Count the lines of the listing below where "Commission" shows up, and please answer with that number only.

--------------------------------------------------

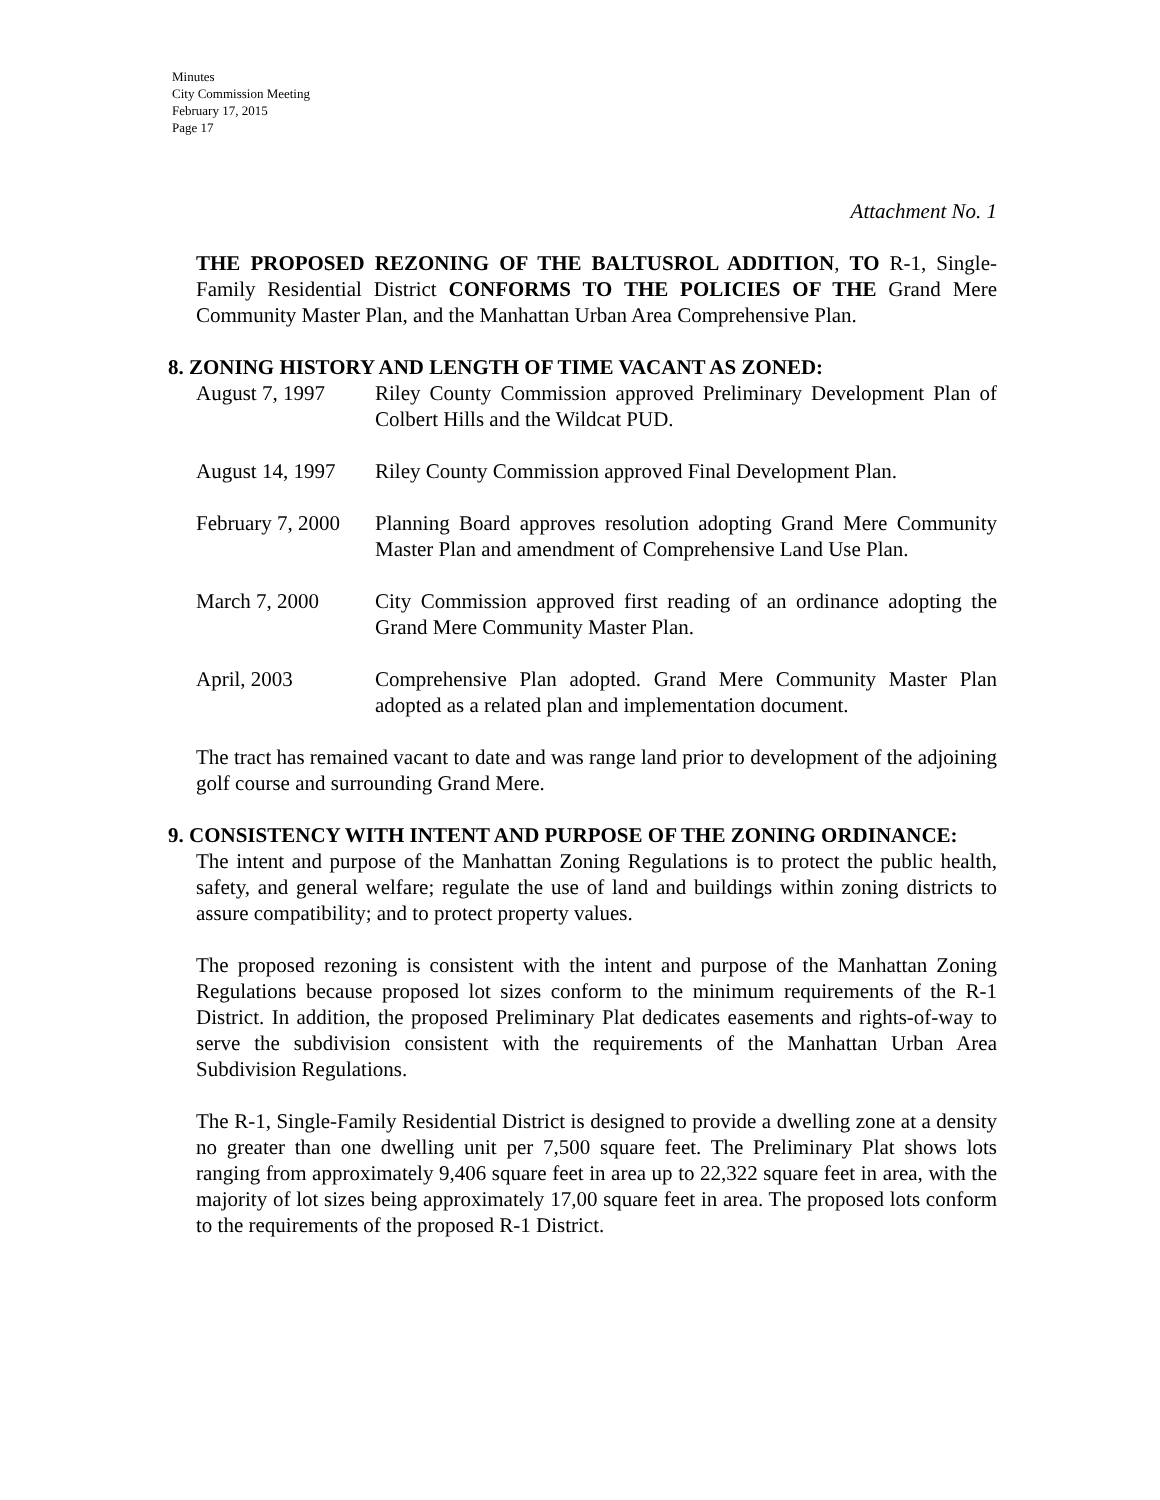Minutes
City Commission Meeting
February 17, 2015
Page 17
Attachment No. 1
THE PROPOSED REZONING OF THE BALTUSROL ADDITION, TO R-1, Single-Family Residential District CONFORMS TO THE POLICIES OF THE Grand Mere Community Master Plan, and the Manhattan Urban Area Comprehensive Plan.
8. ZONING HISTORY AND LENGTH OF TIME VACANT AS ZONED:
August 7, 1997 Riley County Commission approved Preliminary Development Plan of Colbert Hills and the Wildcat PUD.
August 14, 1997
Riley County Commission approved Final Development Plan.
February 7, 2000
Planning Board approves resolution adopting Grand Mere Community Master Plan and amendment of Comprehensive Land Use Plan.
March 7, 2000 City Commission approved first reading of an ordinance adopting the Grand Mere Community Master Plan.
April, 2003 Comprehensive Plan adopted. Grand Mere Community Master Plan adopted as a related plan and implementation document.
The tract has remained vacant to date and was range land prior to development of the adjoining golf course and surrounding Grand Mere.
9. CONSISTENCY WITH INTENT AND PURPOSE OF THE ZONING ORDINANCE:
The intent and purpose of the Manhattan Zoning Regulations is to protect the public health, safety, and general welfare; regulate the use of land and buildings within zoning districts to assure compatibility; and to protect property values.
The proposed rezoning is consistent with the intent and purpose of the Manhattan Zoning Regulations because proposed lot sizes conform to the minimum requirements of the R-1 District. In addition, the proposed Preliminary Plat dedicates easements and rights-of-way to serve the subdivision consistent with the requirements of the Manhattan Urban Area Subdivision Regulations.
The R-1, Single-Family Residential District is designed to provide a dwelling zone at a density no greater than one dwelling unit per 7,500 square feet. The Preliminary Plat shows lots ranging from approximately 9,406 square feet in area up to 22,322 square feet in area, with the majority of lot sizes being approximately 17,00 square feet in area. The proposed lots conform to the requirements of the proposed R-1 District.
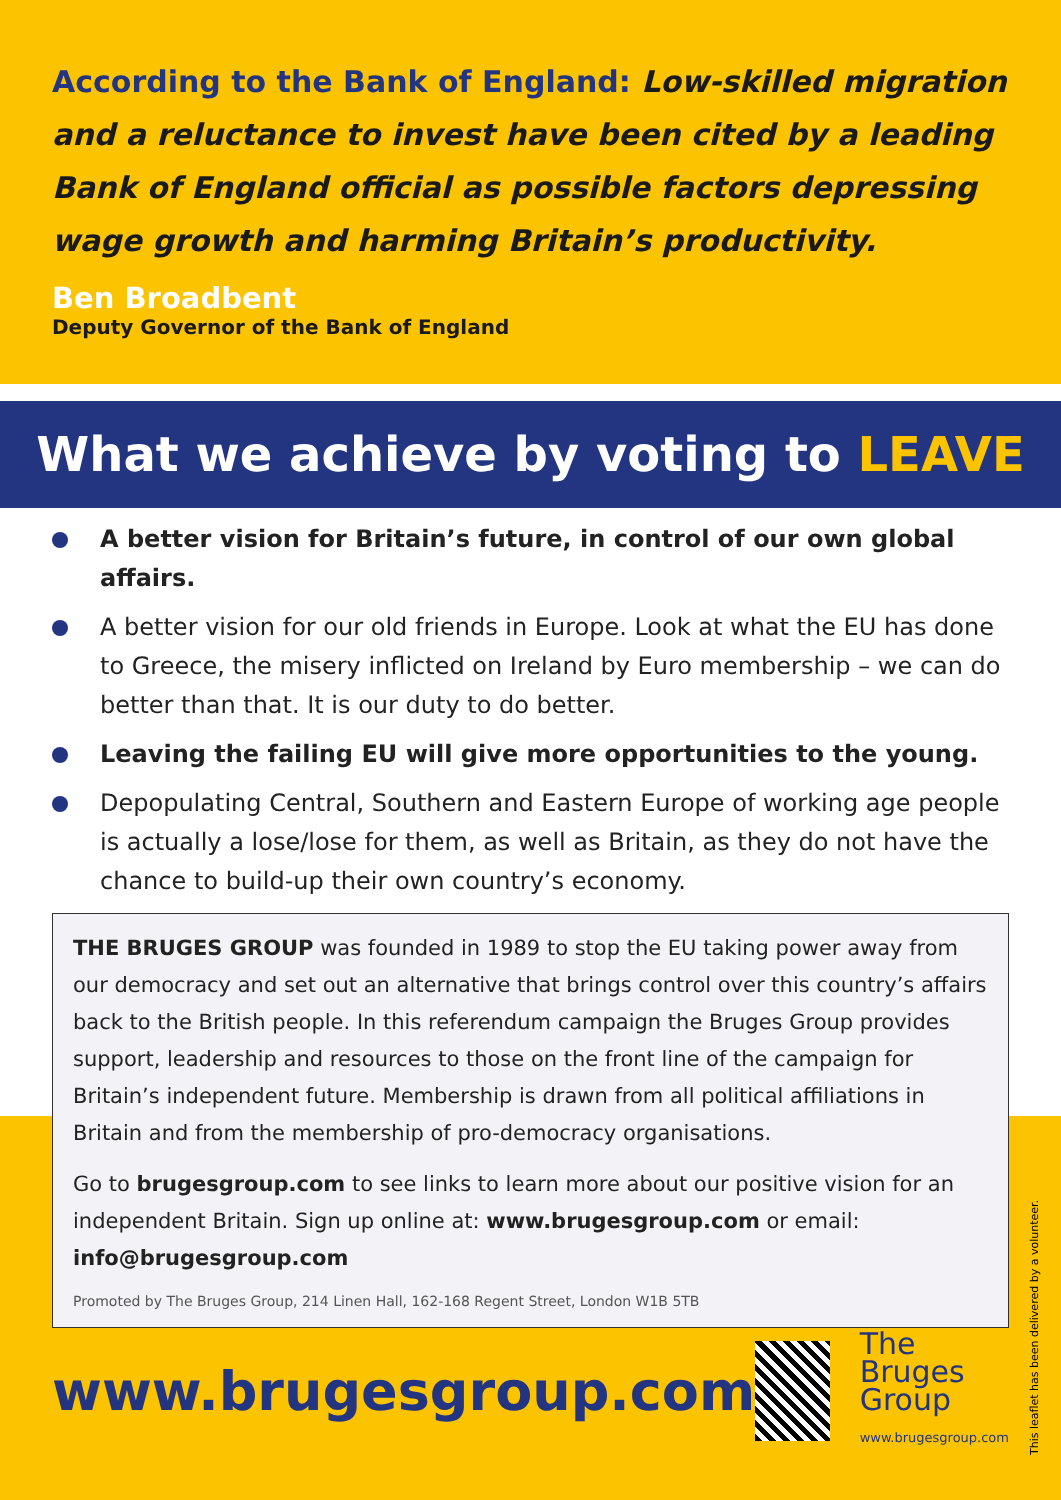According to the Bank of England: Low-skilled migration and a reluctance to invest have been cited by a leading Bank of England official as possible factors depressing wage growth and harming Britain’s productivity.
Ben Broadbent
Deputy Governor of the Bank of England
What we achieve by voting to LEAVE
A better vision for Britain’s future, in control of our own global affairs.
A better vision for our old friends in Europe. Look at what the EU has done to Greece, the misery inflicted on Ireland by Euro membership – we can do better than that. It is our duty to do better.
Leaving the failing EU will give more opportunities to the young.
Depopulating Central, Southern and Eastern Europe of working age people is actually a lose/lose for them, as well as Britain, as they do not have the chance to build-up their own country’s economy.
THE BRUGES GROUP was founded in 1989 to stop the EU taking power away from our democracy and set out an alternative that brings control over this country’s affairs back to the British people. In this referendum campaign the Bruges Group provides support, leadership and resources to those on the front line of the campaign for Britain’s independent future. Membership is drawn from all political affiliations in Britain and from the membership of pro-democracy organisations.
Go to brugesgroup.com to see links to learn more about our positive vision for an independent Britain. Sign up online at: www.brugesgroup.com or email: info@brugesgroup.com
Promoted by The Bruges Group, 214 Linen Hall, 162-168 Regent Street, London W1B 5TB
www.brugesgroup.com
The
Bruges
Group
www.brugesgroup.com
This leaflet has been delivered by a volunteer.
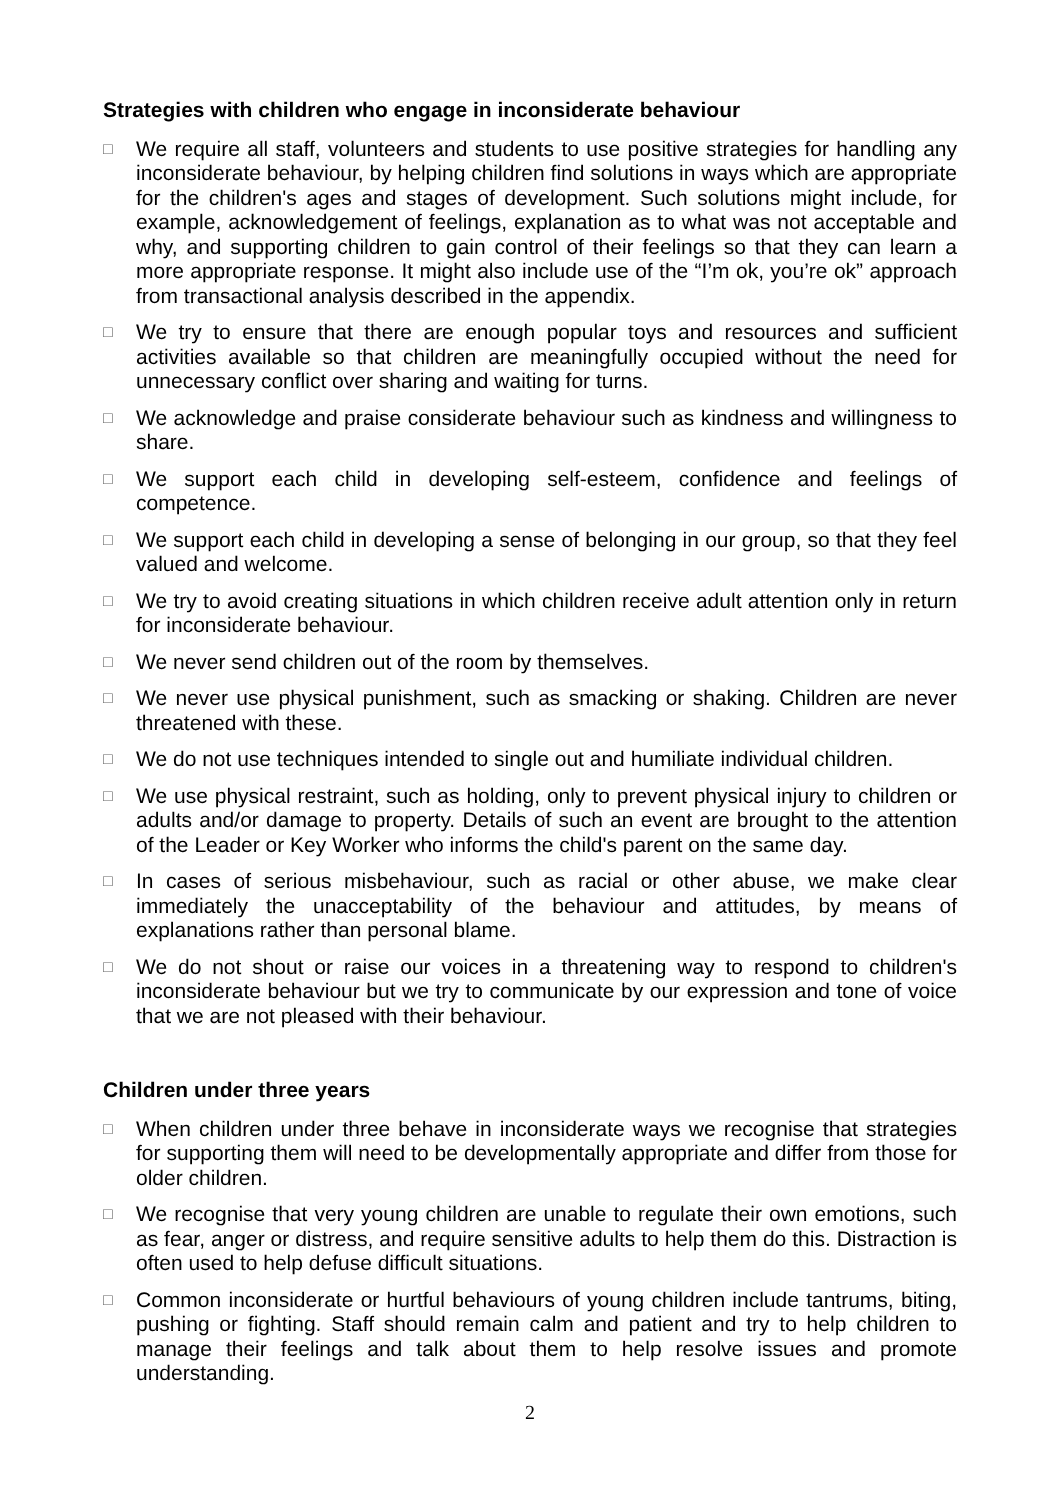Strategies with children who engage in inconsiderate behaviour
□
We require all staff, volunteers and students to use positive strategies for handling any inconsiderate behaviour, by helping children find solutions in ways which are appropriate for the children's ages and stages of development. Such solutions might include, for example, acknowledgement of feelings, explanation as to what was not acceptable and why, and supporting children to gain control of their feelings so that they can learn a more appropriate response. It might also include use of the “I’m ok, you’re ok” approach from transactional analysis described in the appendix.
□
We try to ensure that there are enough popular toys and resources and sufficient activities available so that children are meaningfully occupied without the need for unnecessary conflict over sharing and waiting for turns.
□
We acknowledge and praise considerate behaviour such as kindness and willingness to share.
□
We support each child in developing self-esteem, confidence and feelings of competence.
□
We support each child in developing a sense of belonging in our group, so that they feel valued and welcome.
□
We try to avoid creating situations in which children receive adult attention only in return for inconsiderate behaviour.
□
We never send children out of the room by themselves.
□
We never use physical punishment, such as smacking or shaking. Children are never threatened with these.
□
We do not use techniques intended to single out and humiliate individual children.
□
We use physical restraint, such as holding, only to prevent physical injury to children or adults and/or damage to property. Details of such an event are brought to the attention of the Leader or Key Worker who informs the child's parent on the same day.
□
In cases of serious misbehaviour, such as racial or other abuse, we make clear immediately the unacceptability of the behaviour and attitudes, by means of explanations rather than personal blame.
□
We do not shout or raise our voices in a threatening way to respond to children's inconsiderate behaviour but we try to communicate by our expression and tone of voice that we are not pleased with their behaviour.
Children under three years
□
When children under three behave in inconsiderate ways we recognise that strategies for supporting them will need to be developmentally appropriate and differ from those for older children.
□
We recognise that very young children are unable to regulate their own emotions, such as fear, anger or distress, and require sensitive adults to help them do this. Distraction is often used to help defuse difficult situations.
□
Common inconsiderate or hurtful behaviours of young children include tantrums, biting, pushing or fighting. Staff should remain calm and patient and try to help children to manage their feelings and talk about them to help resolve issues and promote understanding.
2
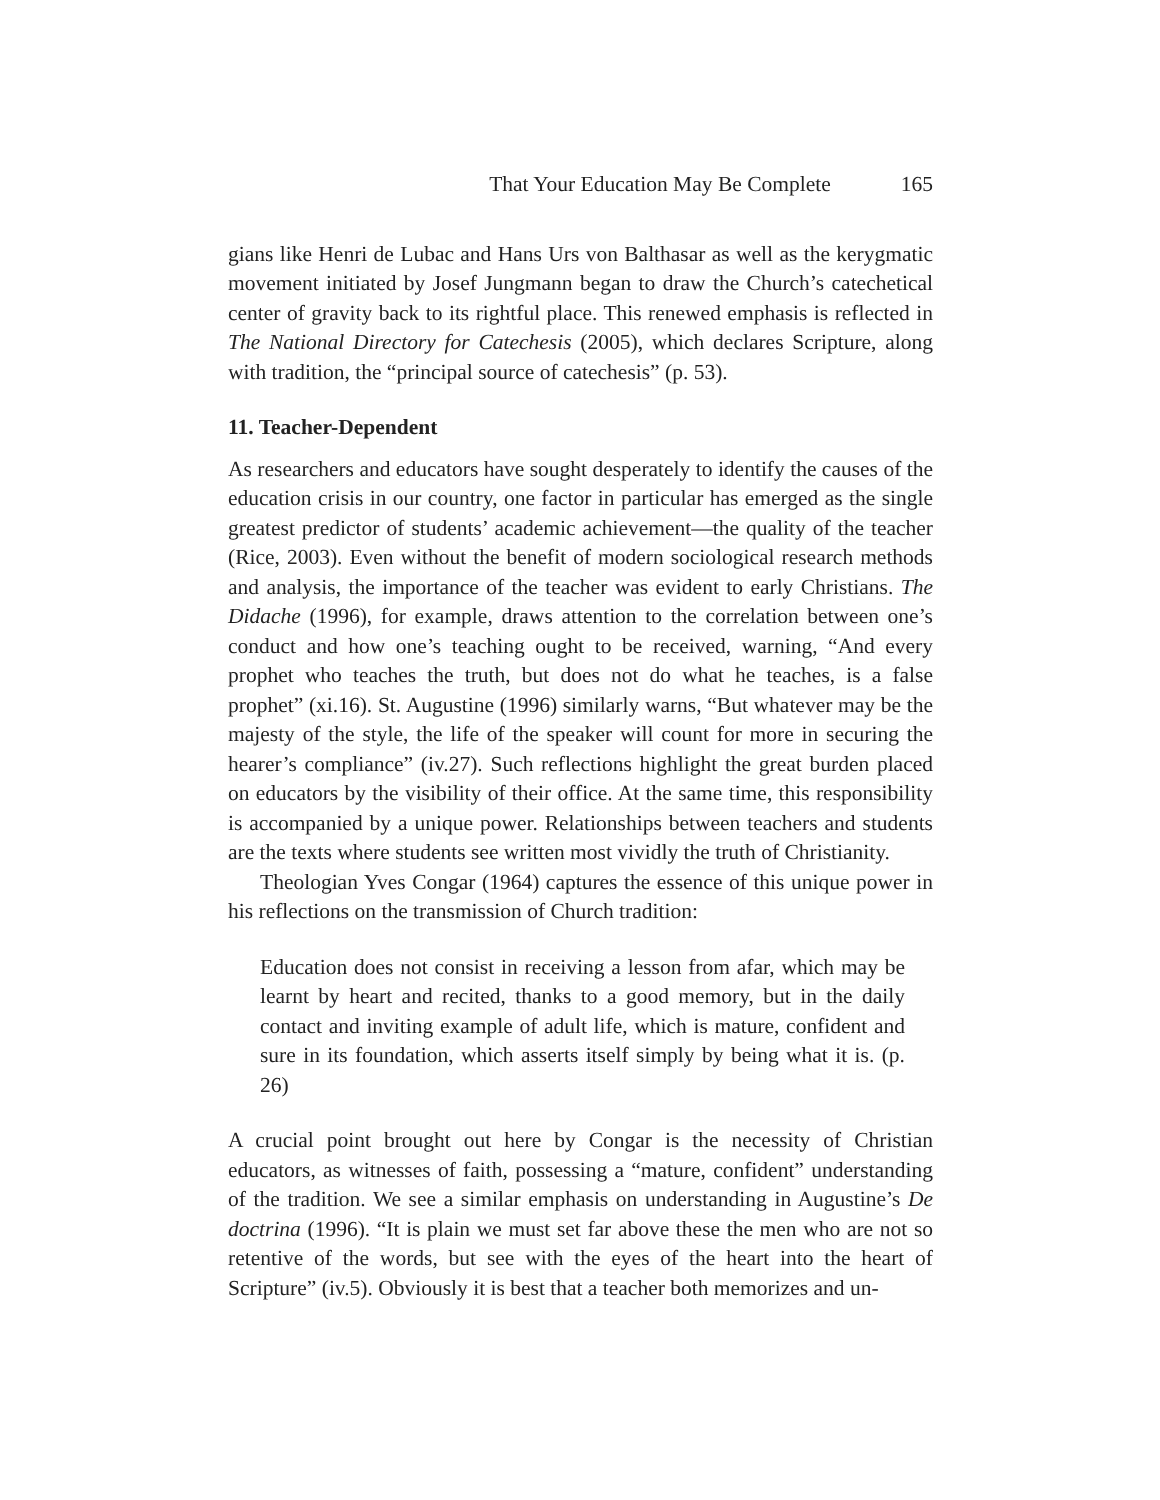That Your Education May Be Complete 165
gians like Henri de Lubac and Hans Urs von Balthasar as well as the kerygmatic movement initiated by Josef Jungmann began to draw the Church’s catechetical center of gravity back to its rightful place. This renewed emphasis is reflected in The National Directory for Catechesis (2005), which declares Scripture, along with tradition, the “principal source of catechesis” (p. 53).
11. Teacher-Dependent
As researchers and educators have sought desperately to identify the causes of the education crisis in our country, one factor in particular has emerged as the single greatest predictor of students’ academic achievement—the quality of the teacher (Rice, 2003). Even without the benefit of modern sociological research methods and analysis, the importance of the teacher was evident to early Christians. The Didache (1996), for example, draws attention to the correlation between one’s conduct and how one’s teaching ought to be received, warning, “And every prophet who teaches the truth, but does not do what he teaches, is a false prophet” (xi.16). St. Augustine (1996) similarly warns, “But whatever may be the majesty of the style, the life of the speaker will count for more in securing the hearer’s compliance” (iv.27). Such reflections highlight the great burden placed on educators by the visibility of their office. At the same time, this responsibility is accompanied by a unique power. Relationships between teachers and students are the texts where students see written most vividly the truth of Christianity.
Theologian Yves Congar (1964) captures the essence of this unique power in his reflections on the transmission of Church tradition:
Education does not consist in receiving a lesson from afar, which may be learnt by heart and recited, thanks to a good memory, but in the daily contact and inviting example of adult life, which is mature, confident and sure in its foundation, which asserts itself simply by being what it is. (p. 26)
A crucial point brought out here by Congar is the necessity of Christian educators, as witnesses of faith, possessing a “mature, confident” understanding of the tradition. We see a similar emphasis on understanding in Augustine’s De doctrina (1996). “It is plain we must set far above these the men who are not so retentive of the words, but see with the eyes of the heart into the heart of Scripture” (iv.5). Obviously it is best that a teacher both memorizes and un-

--------------------------------------------------

### Response
4